Sarah Jane Walker, who performed with the Singers and Concert Choir from 2013-2015, said she made her “absolute best friends in the entire world,” while doing so. “I would not trade my beautiful two years of Singers for the world because it helped me grow as an individual with more confidence, deeper relationships, and the most joyful memories,” she added. “This department was and still is a blessing from God.”

Many former singers from Wallace State’s past will be returning to perform in a special number near the end of the show during each night of the performance.

“I’m excited about coming back and joining in with all those voices,” said Bolin.

Richter has also encouraged past faculty to be a part of the event. And Walker is excited about the prospect of seeing many of his former students. “I will be there on Friday night for the performance,” he said. “Needless to say, I’m looking forward to seeing them. I keep up with a lot of them on Facebook and a lot of them are planning to attend.”

Walker added that he’s proud to see how the department has grown over the years and of the performances he’s seen through the years since he’s left. “I’m a big fan of Tiffany’s and she’s doing a fantastic job with them,” he said. “If people in the community would just take the time to come and see the Singers whenever they perform, they will see a tremendous amount of talent and a great show.”

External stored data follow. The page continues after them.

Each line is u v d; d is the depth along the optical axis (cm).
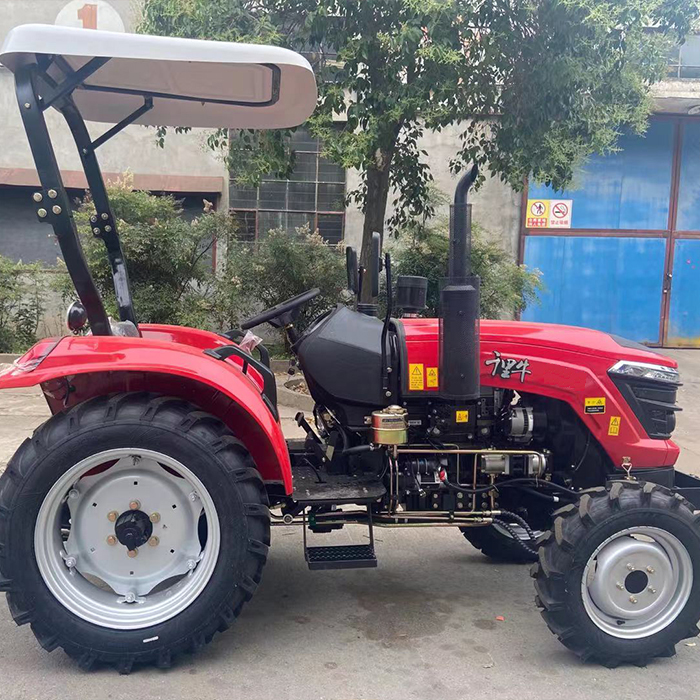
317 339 311
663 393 315
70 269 272
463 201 288
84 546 267
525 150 641
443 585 352
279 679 260
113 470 266
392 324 320
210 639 265
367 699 248
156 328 364
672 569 279
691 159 1129
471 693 254
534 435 322
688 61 1063
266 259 867
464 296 288
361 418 313
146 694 247
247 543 261
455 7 566
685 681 268
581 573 269
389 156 701
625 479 299
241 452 265
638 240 1136
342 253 930
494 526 369
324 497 291
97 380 276
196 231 859
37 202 262
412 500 313
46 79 261
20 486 249
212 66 284
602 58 604
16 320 920
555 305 1140
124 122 325
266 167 633
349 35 600
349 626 304
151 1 608
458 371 290
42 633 254
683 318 1153
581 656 275
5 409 678
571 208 1117
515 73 638
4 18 998
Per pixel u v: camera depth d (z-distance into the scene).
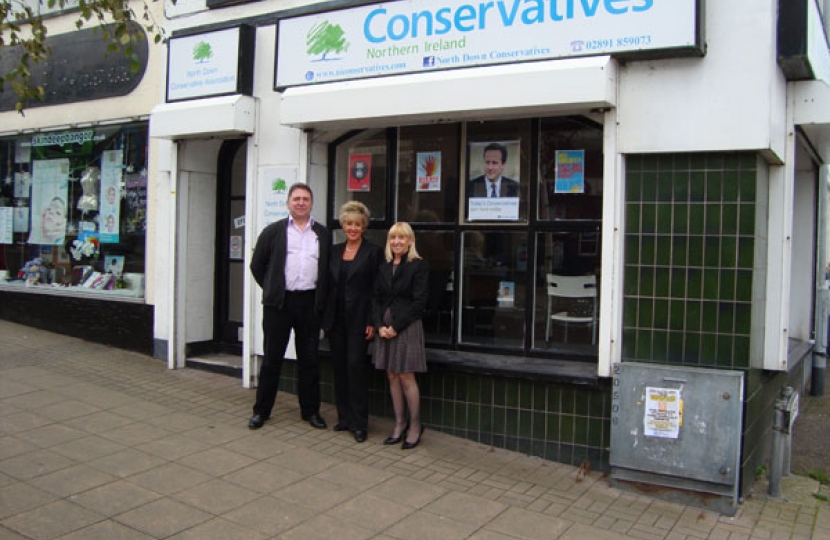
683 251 5.04
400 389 5.70
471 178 6.26
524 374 5.48
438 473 5.14
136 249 8.53
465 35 5.63
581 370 5.49
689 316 5.03
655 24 4.94
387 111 5.79
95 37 8.83
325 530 4.19
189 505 4.43
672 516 4.63
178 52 7.43
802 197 7.81
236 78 6.99
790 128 5.52
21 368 7.41
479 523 4.38
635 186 5.18
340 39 6.24
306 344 5.98
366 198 6.74
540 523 4.42
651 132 5.09
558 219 5.89
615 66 5.13
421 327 5.58
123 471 4.89
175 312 7.68
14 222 10.05
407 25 5.89
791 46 4.93
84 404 6.31
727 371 4.80
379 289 5.61
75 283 9.22
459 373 5.81
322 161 6.86
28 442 5.34
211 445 5.48
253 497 4.59
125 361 7.93
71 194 9.30
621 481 4.98
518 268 6.06
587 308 5.79
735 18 4.88
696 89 4.98
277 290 5.82
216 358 7.84
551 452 5.48
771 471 5.12
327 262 5.89
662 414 4.84
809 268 7.86
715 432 4.71
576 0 5.20
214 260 8.06
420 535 4.18
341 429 5.93
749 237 4.88
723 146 4.90
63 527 4.04
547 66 5.19
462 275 6.31
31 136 9.75
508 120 6.03
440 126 6.39
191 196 7.82
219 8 7.42
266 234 5.94
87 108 8.91
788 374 6.84
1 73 9.90
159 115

Looking to the future, Richter’s goal is for the Wallace State music programs to grow and be known far and wide as the premiere fine and performing arts program in the state. “We have so much to offer students when it comes to the arts, and we are constantly working to provide more,” Richter said. “We truly care about each and every student. We want to see them grow in their talent and use it in their everyday lives, whether their goal is to be a professional performer or as a vocalist for their church choir.

“Music, like any art, touches our souls and provides an outlet for creativity, passion, drama, for all of our emotions and for every occasion,” Richter added. “I’m proud to provide that outlet to the students who participate in our programs.”

The college is currently working on an agreement with Cullman County Schools to offer a special Performing Arts dual enrollment program, which will allow area high school students the opportunity to participate in Wallace State music, drama and art programs for college credit. They will earn high school and college credit simultaneously while also having the opportunity to perform with the instrumental or voice musical programs, the theatre program or other artistic outlets offered through the Fine and Performing Arts program.

“I can see the day when our singers or the concert choir is 100 members strong,” Richter said. “I can see the day when hearing Wallace State Community College instantly brings to mind a fine arts program that is second to none.”